Numbers are crucial in contemporary life. Figures have told us just how we – societies, governments, businesses, households and individuals – are allocating the world’s scarce resources. At a time of rapid technological development and climate change, we are seeing exponential leaps in humanity, but also the probability of doing irreversible damage to the natural world.
We must make sense of these numbers – and fast.
Economics is a social science that seeks, analyses and describes the production, distribution and consumption of goods and services. Alfred Marshall, a leading 19th-century English economist, defined it as “a study of mankind in the ordinary business of life; it examines that part of individual and social action which is most closely connected with the attainment, and with the use of the material requisites of wellbeing”.
In the next century, English economist Lionel Robbins defined economics as “the science which studies human behaviour as a relationship between (given) ends and scarce means which have alternative uses.”
There is no neat definition of economics.
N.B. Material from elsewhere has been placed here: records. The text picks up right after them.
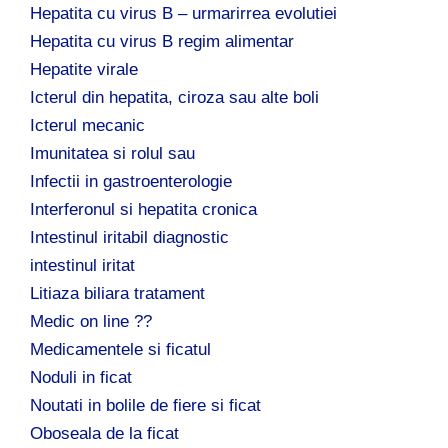
Hepatita cu virus B – urmarirrea evolutiei
Hepatita cu virus B regim alimentar
Hepatite virale
Icterul din hepatita, ciroza sau alte boli
Icterul mecanic
Imunitatea si rolul sau
Infectii in gastroenterologie
Interferonul si hepatita cronica
Intestinul iritabil diagnostic
intestinul iritat
Litiaza biliara tratament
Medic on line ??
Medicamentele si ficatul
Noduli in ficat
Noutati in bolile de fiere si ficat
Oboseala de la ficat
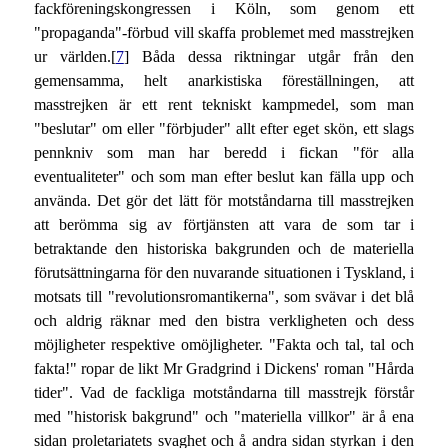
fackföreningskongressen i Köln, som genom ett
"propaganda"-förbud vill skaffa problemet med masstrejken
ur världen.[
7
] Båda dessa riktningar utgår från den
gemensamma, helt anarkistiska föreställningen, att
masstrejken är ett rent tekniskt kampmedel, som man
"beslutar" om eller "förbjuder" allt efter eget skön, ett slags
pennkniv som man har beredd i fickan "för alla
eventualiteter" och som man efter beslut kan fälla upp och
använda. Det gör det lätt för motståndarna till masstrejken
att berömma sig av förtjänsten att vara de som tar i
betraktande den historiska bakgrunden och de materiella
förutsättningarna för den nuvarande situationen i Tyskland, i
motsats till "revolutionsromantikerna", som svävar i det blå
och aldrig räknar med den bistra verkligheten och dess
möjligheter respektive omöjligheter. "Fakta och tal, tal och
fakta!" ropar de likt Mr Gradgrind i Dickens' roman "Hårda
tider". Vad de fackliga motståndarna till masstrejk förstår
med "historisk bakgrund" och "materiella villkor" är å ena
sidan proletariatets svaghet och å andra sidan styrkan i den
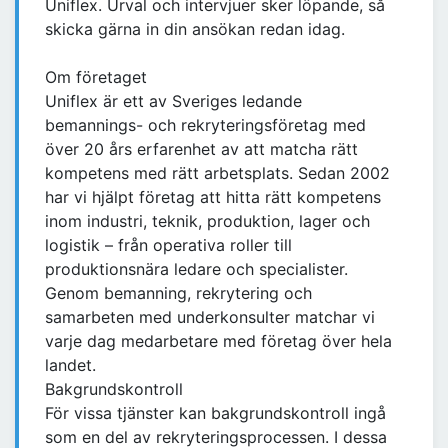
Uniflex. Urval och intervjuer sker löpande, så
skicka gärna in din ansökan redan idag.
Om företaget
Uniflex är ett av Sveriges ledande
bemannings- och rekryteringsföretag med
över 20 års erfarenhet av att matcha rätt
kompetens med rätt arbetsplats. Sedan 2002
har vi hjälpt företag att hitta rätt kompetens
inom industri, teknik, produktion, lager och
logistik – från operativa roller till
produktionsnära ledare och specialister.
Genom bemanning, rekrytering och
samarbeten med underkonsulter matchar vi
varje dag medarbetare med företag över hela
landet.
Bakgrundskontroll
För vissa tjänster kan bakgrundskontroll ingå
som en del av rekryteringsprocessen. I dessa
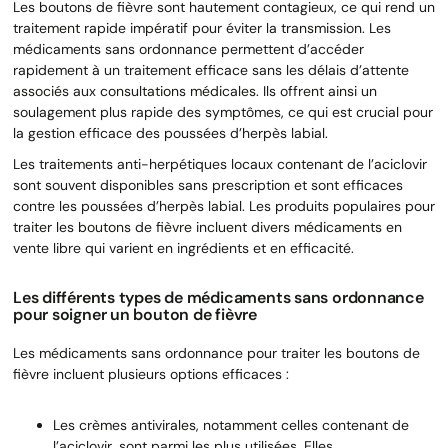
Les boutons de fièvre sont hautement contagieux, ce qui rend un
traitement rapide impératif pour éviter la transmission. Les
médicaments sans ordonnance permettent d’accéder
rapidement à un traitement efficace sans les délais d’attente
associés aux consultations médicales. Ils offrent ainsi un
soulagement plus rapide des symptômes, ce qui est crucial pour
la gestion efficace des poussées d’herpès labial.
Les traitements anti-herpétiques locaux contenant de l’aciclovir
sont souvent disponibles sans prescription et sont efficaces
contre les poussées d’herpès labial. Les produits populaires pour
traiter les boutons de fièvre incluent divers médicaments en
vente libre qui varient en ingrédients et en efficacité.
Les différents types de médicaments sans ordonnance
pour soigner un bouton de fièvre
Les médicaments sans ordonnance pour traiter les boutons de
fièvre incluent plusieurs options efficaces :
Les crèmes antivirales, notamment celles contenant de
l’aciclovir, sont parmi les plus utilisées. Elles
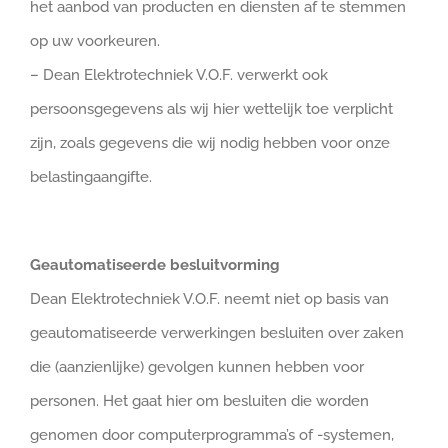
het aanbod van producten en diensten af te stemmen
op uw voorkeuren.
– Dean Elektrotechniek V.O.F. verwerkt ook
persoonsgegevens als wij hier wettelijk toe verplicht
zijn, zoals gegevens die wij nodig hebben voor onze
belastingaangifte.
Geautomatiseerde besluitvorming
Dean Elektrotechniek V.O.F. neemt niet op basis van
geautomatiseerde verwerkingen besluiten over zaken
die (aanzienlijke) gevolgen kunnen hebben voor
personen. Het gaat hier om besluiten die worden
genomen door computerprogramma’s of -systemen,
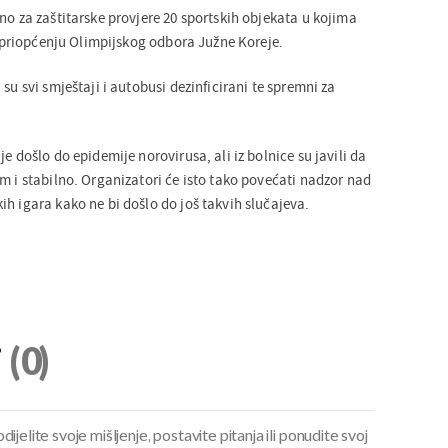
no za zaštitarske provjere 20 sportskih objekata u kojima
 u priopćenju Olimpijskog odbora Južne Koreje.
su svi smještaji i autobusi dezinficirani te spremni za
e došlo do epidemije norovirusa, ali iz bolnice su javili da
m i stabilno. Organizatori će isto tako povećati nadzor nad
h igara kako ne bi došlo do još takvih slučajeva.
i
(0)
ijelite svoje mišljenje, postavite pitanja ili ponudite svoj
As Canadian-born economist Jacob Viner said, “Economics is what economists do.” Difficult as it is to define economics, it’s not hard to see the breadth of its application and influence today.
Legislators and leaders consult economists before making major decisions. Is this financial investment worthwhile? Will universal healthcare increase life spans? Should we raise the minimum wage? What’s the ideal price of bread?
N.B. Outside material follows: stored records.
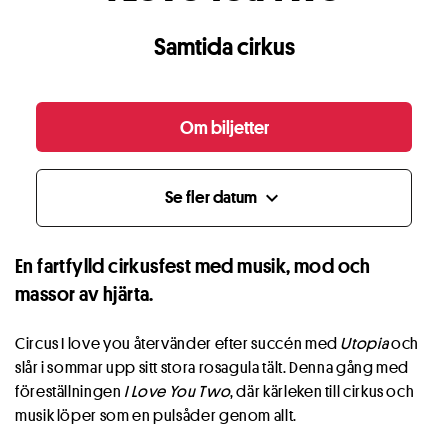
Samtida cirkus
Om biljetter
Se fler datum
expand_more
En fartfylld cirkusfest med musik, mod och
massor av hjärta.
Circus I love you återvänder efter succén med
Utopia
och
slår i sommar upp sitt stora rosagula tält. Denna gång med
föreställningen
I Love You Two
, där kärleken till cirkus och
musik löper som en pulsåder genom allt.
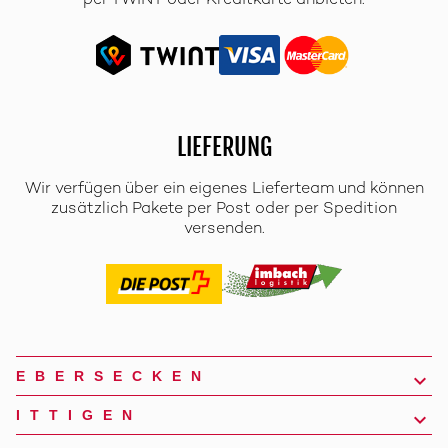
per TWINT oder Kreditkarte anbieten.
LIEFERUNG
Wir verfügen über ein eigenes Lieferteam und können
zusätzlich Pakete per Post oder per Spedition
versenden.
EBERSECKEN
ITTIGEN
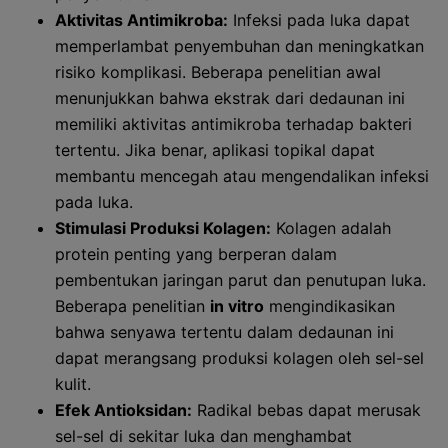
Aktivitas Antimikroba:
Infeksi pada luka dapat
memperlambat penyembuhan dan meningkatkan
risiko komplikasi. Beberapa penelitian awal
menunjukkan bahwa ekstrak dari dedaunan ini
memiliki aktivitas antimikroba terhadap bakteri
tertentu. Jika benar, aplikasi topikal dapat
membantu mencegah atau mengendalikan infeksi
pada luka.
Stimulasi Produksi Kolagen:
Kolagen adalah
protein penting yang berperan dalam
pembentukan jaringan parut dan penutupan luka.
Beberapa penelitian
in vitro
mengindikasikan
bahwa senyawa tertentu dalam dedaunan ini
dapat merangsang produksi kolagen oleh sel-sel
kulit.
Efek Antioksidan:
Radikal bebas dapat merusak
sel-sel di sekitar luka dan menghambat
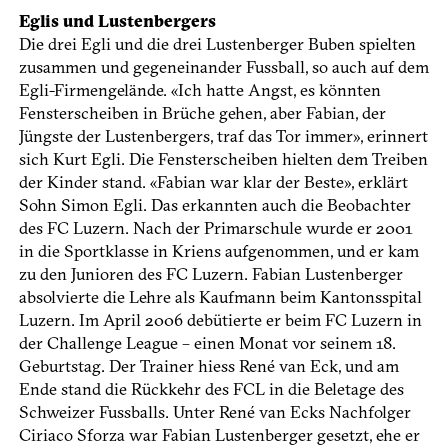
Eglis und Lustenbergers
Die drei Egli und die drei Lustenberger Buben spielten
zusammen und gegeneinander Fussball, so auch auf dem
Egli-Firmengelände. «Ich hatte Angst, es könnten
Fensterscheiben in Brüche gehen, aber Fabian, der
Jüngste der Lustenbergers, traf das Tor immer», erinnert
sich Kurt Egli. Die Fensterscheiben hielten dem Treiben
der Kinder stand. «Fabian war klar der Beste», erklärt
Sohn Simon Egli. Das erkannten auch die Beobachter
des FC Luzern. Nach der Primarschule wurde er 2001
in die Sportklasse in Kriens aufgenommen, und er kam
zu den Junioren des FC Luzern. Fabian Lustenberger
absolvierte die Lehre als Kaufmann beim Kantonsspital
Luzern. Im April 2006 debütierte er beim FC Luzern in
der Challenge League – einen Monat vor seinem 18.
Geburtstag. Der Trainer hiess René van Eck, und am
Ende stand die Rückkehr des FCL in die Beletage des
Schweizer Fussballs. Unter René van Ecks Nachfolger
Ciriaco Sforza war Fabian Lustenberger gesetzt, ehe er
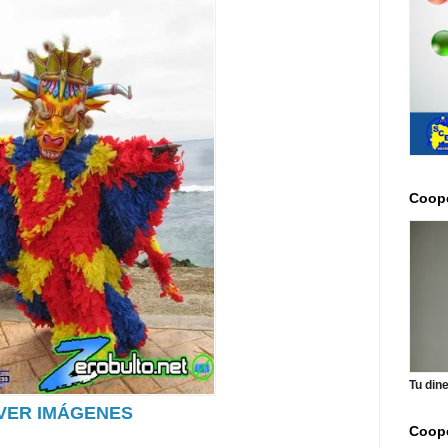
Coope
Tu din
VER IMÁGENES
Coope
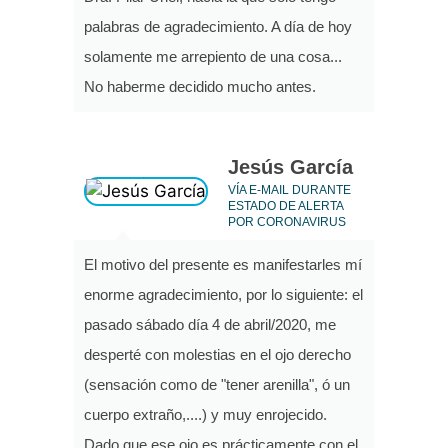
palabras de agradecimiento. A día de hoy
solamente me arrepiento de una cosa...
No haberme decidido mucho antes.
Jesús García
VÍA E-MAIL DURANTE
ESTADO DE ALERTA
POR CORONAVIRUS
El motivo del presente es manifestarles mí
enorme agradecimiento, por lo siguiente: el
pasado sábado día 4 de abril/2020, me
desperté con molestias en el ojo derecho
(sensación como de "tener arenilla", ó un
cuerpo extraño,....) y muy enrojecido.
Dado que ese ojo es prácticamente con el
Hardly any government, international agency or large commercial bank can function without economists at hand. Many other industries – from accounting and marketing, to real estate and education – are similarly dependent on individuals with the ability to predict responses to changes in policy and market conditions.
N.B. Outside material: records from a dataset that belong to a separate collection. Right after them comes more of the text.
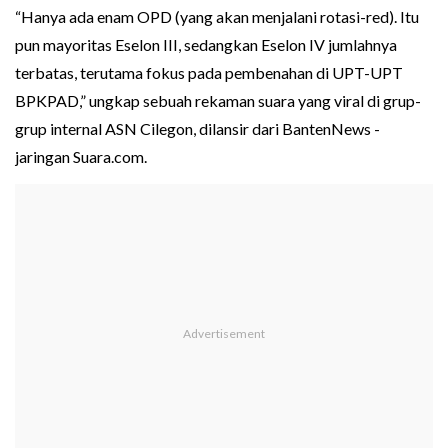
“Hanya ada enam OPD (yang akan menjalani rotasi-red). Itu
pun mayoritas Eselon III, sedangkan Eselon IV jumlahnya
terbatas, terutama fokus pada pembenahan di UPT-UPT
BPKPAD,” ungkap sebuah rekaman suara yang viral di grup-
grup internal ASN Cilegon, dilansir dari BantenNews -
jaringan Suara.com.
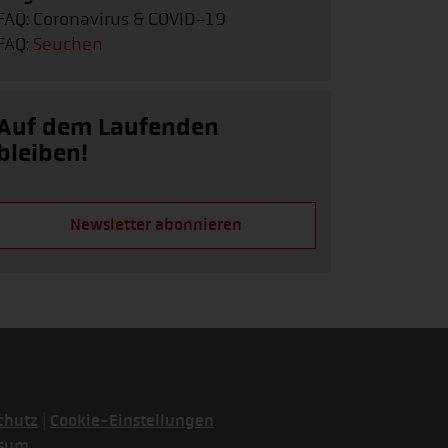
FAQ: Coronavirus & COVID-19
FAQ:
Seuchen
Auf dem Laufenden
bleiben!
Newsletter abonnieren
|
chutz
Cookie-Einstellungen
ssum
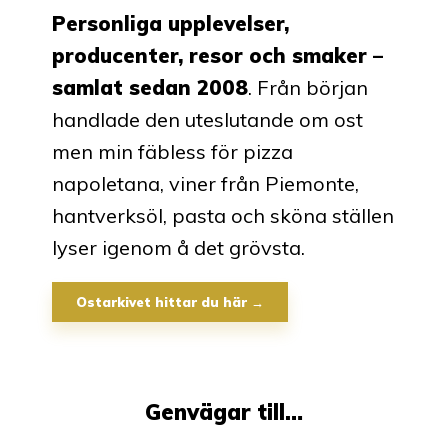
Personliga upplevelser,
producenter, resor och smaker –
samlat sedan 2008
. Från början
handlade den uteslutande om ost
men min fäbless för pizza
napoletana, viner från Piemonte,
hantverksöl, pasta och sköna ställen
lyser igenom å det grövsta.
Ostarkivet hittar du här →
Genvägar till…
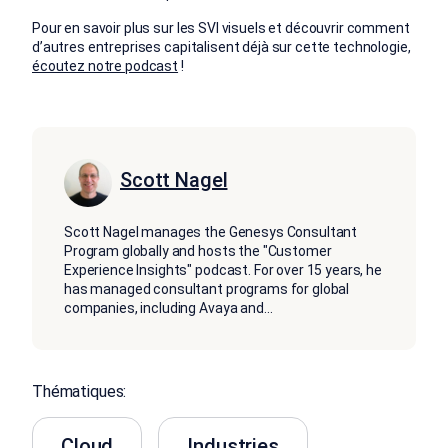
Pour en savoir plus sur les SVI visuels et découvrir comment
d’autres entreprises capitalisent déjà sur cette technologie,
écoutez notre podcast
!
Scott Nagel
Scott Nagel manages the Genesys Consultant
Program globally and hosts the "Customer
Experience Insights" podcast. For over 15 years, he
has managed consultant programs for global
companies, including Avaya and
...
Thématiques:
Cloud
Industries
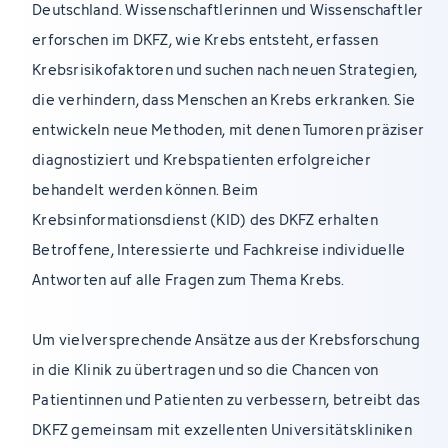
Deutschland. Wissenschaftlerinnen und Wissenschaftler
erforschen im DKFZ, wie Krebs entsteht, erfassen
Krebsrisikofaktoren und suchen nach neuen Strategien,
die verhindern, dass Menschen an Krebs erkranken. Sie
entwickeln neue Methoden, mit denen Tumoren präziser
diagnostiziert und Krebspatienten erfolgreicher
behandelt werden können. Beim
Krebsinformationsdienst (KID) des DKFZ erhalten
Betroffene, Interessierte und Fachkreise individuelle
Antworten auf alle Fragen zum Thema Krebs.
Um vielversprechende Ansätze aus der Krebsforschung
in die Klinik zu übertragen und so die Chancen von
Patientinnen und Patienten zu verbessern, betreibt das
DKFZ gemeinsam mit exzellenten Universitätskliniken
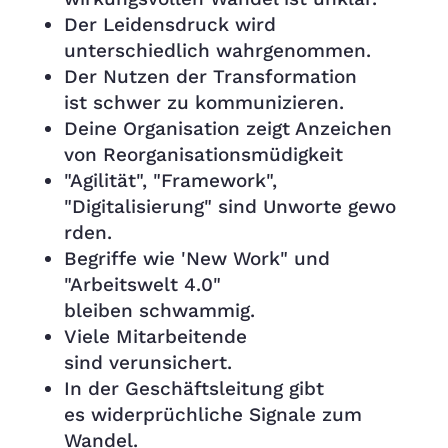
Der Leidensdruck wird
unterschiedlich wahrgenommen.
Der Nutzen der Transformation
ist schwer zu kommunizieren.
Deine Organisation zeigt Anzeichen
von Reorganisationsmüdigkeit
"Agilität", "Framework",
"Digitalisierung" sind Unworte gewo
rden.
Begriffe wie 'New Work" und
"Arbeitswelt 4.0"
bleiben schwammig.
Viele Mitarbeitende
sind verunsichert.
In der Geschäftsleitung gibt
es widerprüchliche Signale zum
Wandel.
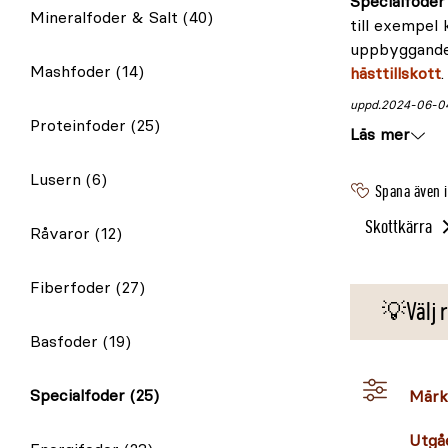
Specialfoder 
Mineralfoder & Salt
(40)
till exempel
uppbyggande 
Mashfoder
(14)
hästtillskott
.
uppd.
2024-06-0
Proteinfoder
(25)
Läs mer
Lusern
(6)
Spana även 
Skottkärra
Råvaror
(12)
Fiberfoder
(27)
💡Välj r
Basfoder
(19)
Specialfoder
(25)
Märk
Utgå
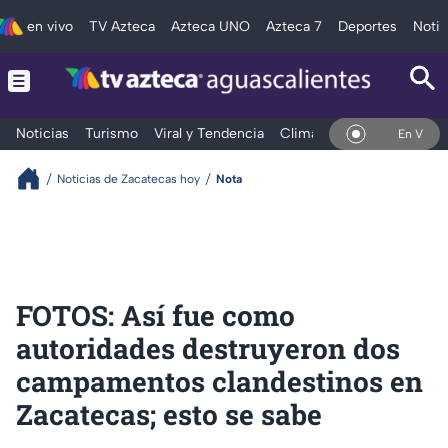
en vivo
TV Azteca
Azteca UNO
Azteca 7
Deportes
Notic
Noticias
Turismo
Viral y Tendencia
Clima
Deportes
Espec
En Vivo
Noticias de Zacatecas hoy
Nota
FOTOS: Así fue como
autoridades destruyeron dos
campamentos clandestinos en
Zacatecas; esto se sabe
No doubt, we are living in “the age of economists” and there is no better time than now to further your knowledge of the discipline.
Qi Chang, a Master’s student in Economics and Finance at the University of Bath in the UK, is one such person to take advantage of this opportunity. Qi first came to Bath as a visiting student years ago. It was a fantastic experience for her then, inspiring her to enrol in the MSc programme.
Combining core economics with relevant finance topics, Qi believed the Master’s would be a suitable course for her future career, which she envisions to be in the realm of finance. The one-year, full-time programme ticks all the boxes in terms of what she wants from a postgraduate course in economics: a comprehensive refresher course in essential maths and economics? Check. Application of economics to tackle real financial issues associated with Brexit and the global financial crisis? Check. Academic teachers who are leading researchers and thinkers in economics? Check.
“The course met my future career needs by including both economic theory and financial knowledge, giving the whole economic picture and understanding of financial markets. The lecturers are knowledgeable and patient, helping me better understand the economic context,” she said.
Qi’s plan is to score a position in an investment bank post-graduation, and she believes she’s at exactly the right institution.
Her decision to deepen her knowledge of economics could not have come at a better time. Though STEM subjects (Science, Technology, Engineering and Mathematics) command headlines, the labour force shows that demand for economists is equally insatiable today.
Each year, around 400 universities grant around 900 new PhDs in economics. The Bureau of Labor Statistics projects a six percent growth in employment of economists from 2016 to 2026, with prospects being the brightest for those with a Masters degree or PhD, strong analytical skills and experience using statistical analysis software.
In fast-growing economies with a short supply of people experienced in crunching numbers, interpreting theoretical insights and policies as well as being capable of speaking to investors, they are even hotter commodities. China’s second-largest property developer, Evergrande, reportedly pays its chief economist an annual salary of 15m yuan (US$2.3m). Caijing, a respected financial magazine, wrote that chief economists at the Asian powerhouse’s top brokerages rake in salaries in the six- to eight-million yuan range (US$0.89-1.19 million), with figures predicted to increase further.
With more economics graduates entering the job market, junior entrants are likely to face greater competition although their prospects, as stated above, will still be bright. In this context, it’s important to distinguish oneself from the competition, says Alessio Mitra, another Masters student at the University of Bath.
To do so, Mitra enrolled in the university’s MSc Applied Economics programme, one of the few offered in the UK with this level of specialisation. It’s also one of the first in the UK to offer a Masters in Applied Economics Online, specialising in banking and financial markets to cater to time-pressed professionals looking to further their prospects in this versatile vocation. Other postgraduate courses offered at Bath include the MSc Applied Psychology and Economic Behaviour and MSc Economics.
In Mitra’s course, students receive advanced training in the analysis of problems in applied microeconomics, macroeconomics, econometrics and strategic decision-making. They then tailor the course to the area of business or policy they are most interested in, gaining additional expertise and a head start when seeking work in that field.
Mitra said: “If you’re interested in learning tools and knowledge, and want to use scientific methodology to help society, then this is the course for you.
“Given the applied nature of this course, you’re going to distinguish yourself from others. Your future employers are going to already know what you are very good at. In the competitiveness of the job market it’s very important to stand out.”